= Goal of the exercise =
What lines in the data hold the string "wire"? Show them.

Electronic design files:

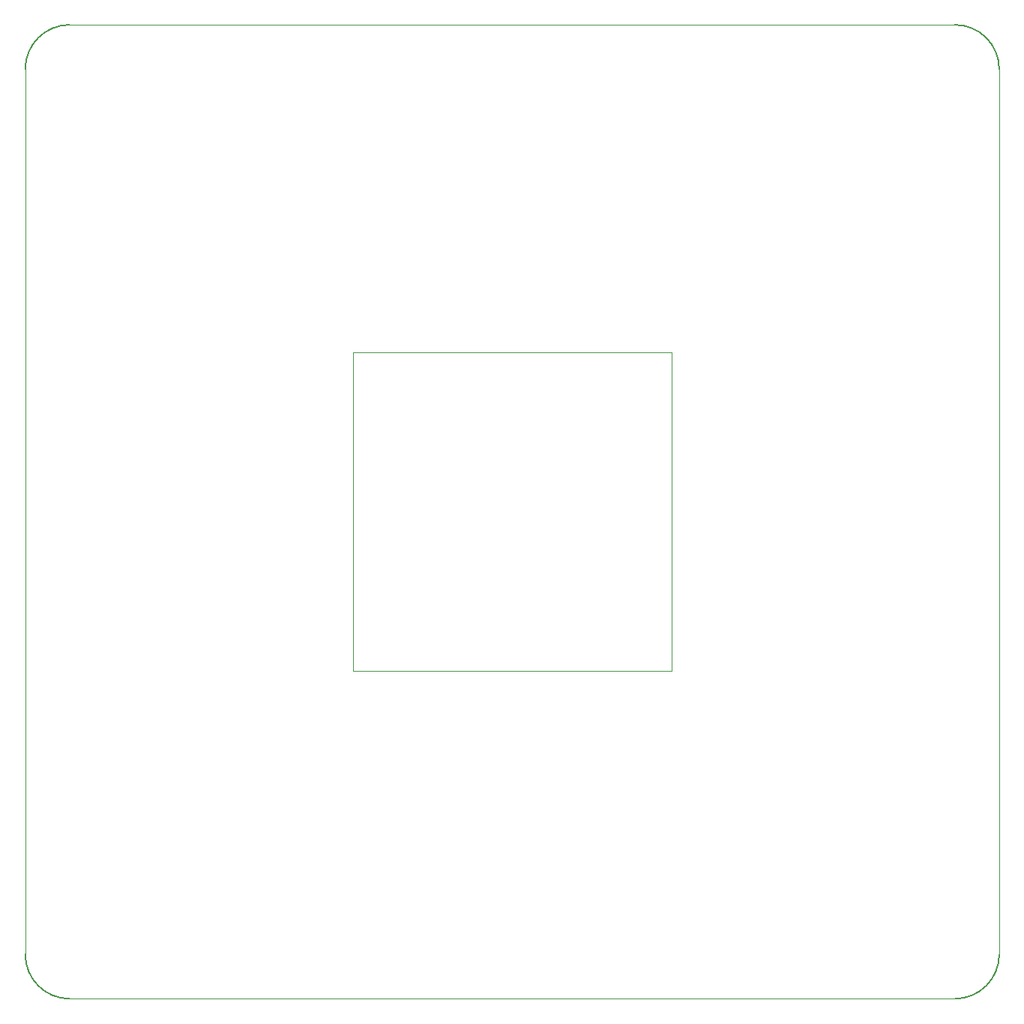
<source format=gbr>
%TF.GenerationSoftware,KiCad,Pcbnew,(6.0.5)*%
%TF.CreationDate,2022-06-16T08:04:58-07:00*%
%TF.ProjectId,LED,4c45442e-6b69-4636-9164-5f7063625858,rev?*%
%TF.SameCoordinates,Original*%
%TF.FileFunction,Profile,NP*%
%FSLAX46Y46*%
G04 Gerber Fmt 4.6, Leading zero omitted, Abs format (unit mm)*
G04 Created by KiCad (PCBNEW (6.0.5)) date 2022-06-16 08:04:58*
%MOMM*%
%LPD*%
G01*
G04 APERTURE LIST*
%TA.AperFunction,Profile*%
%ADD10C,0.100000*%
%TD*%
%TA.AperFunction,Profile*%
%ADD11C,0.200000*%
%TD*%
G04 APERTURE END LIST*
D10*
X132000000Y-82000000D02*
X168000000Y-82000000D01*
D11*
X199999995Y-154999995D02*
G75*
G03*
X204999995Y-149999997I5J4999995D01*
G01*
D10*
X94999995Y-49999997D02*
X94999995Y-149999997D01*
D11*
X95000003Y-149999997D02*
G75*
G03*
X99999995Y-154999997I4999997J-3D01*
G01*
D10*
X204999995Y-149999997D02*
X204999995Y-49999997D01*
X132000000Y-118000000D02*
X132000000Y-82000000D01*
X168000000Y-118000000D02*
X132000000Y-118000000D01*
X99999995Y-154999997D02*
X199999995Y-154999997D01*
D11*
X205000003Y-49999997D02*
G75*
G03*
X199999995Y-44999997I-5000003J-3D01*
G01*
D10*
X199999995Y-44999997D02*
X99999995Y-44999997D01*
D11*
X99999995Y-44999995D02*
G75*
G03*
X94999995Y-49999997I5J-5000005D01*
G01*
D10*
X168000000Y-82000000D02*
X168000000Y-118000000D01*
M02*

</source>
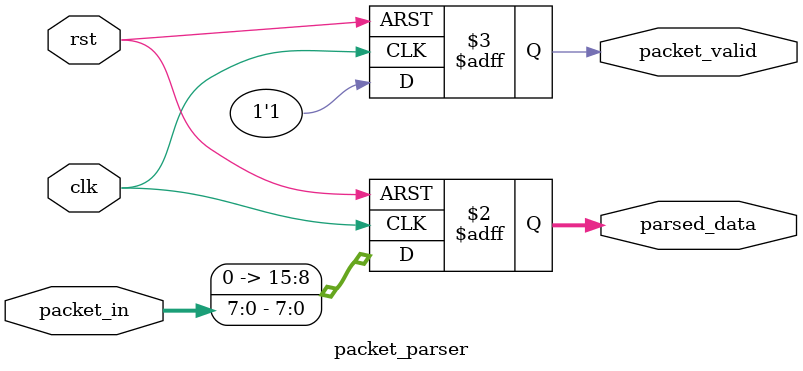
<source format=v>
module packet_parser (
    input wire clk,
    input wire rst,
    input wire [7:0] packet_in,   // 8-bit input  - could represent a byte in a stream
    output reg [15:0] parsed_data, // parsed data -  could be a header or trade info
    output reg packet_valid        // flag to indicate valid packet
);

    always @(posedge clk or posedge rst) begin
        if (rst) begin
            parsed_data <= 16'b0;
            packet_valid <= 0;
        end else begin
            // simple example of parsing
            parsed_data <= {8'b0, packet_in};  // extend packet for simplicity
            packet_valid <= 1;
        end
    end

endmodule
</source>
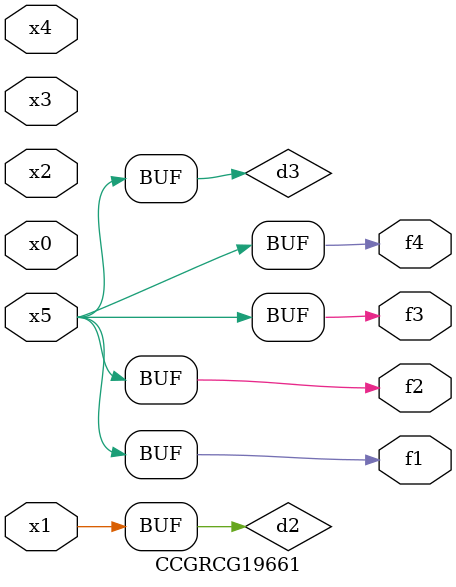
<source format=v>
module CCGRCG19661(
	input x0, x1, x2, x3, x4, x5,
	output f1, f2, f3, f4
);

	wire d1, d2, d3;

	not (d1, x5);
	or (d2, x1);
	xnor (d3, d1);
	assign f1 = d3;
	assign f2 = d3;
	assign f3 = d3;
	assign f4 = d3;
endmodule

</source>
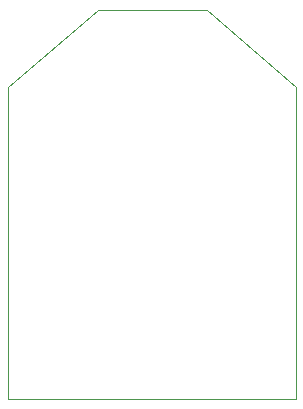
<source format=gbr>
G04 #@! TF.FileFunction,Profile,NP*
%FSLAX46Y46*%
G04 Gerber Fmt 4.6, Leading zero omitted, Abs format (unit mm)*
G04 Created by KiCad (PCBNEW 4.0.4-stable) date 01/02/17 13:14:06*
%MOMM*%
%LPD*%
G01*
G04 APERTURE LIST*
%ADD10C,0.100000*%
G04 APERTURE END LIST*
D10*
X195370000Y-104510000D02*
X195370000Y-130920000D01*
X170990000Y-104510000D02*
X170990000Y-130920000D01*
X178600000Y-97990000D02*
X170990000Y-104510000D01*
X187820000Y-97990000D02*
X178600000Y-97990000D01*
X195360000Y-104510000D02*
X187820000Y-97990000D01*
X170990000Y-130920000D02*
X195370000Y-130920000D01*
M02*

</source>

...

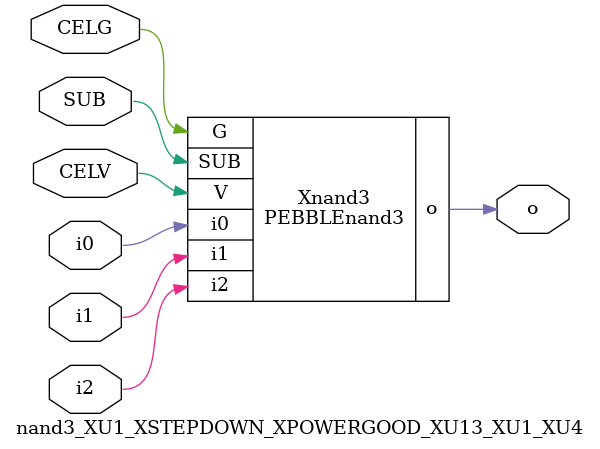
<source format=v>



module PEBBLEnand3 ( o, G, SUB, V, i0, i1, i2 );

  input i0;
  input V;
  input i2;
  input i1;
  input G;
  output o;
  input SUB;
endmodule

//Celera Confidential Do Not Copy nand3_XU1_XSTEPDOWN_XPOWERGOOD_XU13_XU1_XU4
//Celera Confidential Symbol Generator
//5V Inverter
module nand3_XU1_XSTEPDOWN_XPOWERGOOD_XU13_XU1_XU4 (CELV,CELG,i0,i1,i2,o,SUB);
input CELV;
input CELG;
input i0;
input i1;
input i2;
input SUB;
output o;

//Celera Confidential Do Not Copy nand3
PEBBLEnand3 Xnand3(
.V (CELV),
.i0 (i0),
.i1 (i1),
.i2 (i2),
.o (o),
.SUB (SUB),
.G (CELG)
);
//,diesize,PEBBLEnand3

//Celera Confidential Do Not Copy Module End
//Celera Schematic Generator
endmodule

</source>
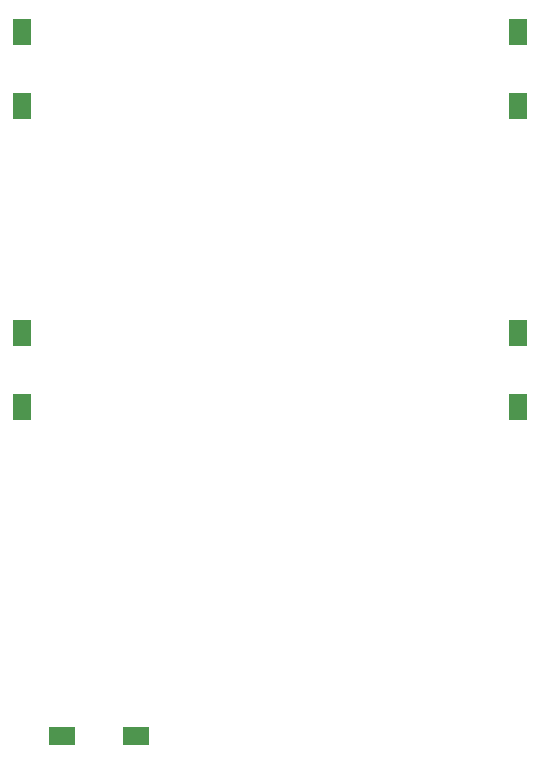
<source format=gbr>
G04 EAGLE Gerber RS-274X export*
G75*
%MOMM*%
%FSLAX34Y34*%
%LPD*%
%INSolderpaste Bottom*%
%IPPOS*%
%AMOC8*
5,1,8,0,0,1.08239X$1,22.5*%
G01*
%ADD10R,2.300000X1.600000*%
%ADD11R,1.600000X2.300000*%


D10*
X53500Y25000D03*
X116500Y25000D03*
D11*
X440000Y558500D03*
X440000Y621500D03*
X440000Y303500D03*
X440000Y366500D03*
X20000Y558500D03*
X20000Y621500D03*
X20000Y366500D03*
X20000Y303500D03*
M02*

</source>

= Task output =
    input wire clk,
    input wire rst,
    input wire [7:0] packet_in,   // 8-bit input  - could represent a byte in a stream
	wire d1, d2, d3;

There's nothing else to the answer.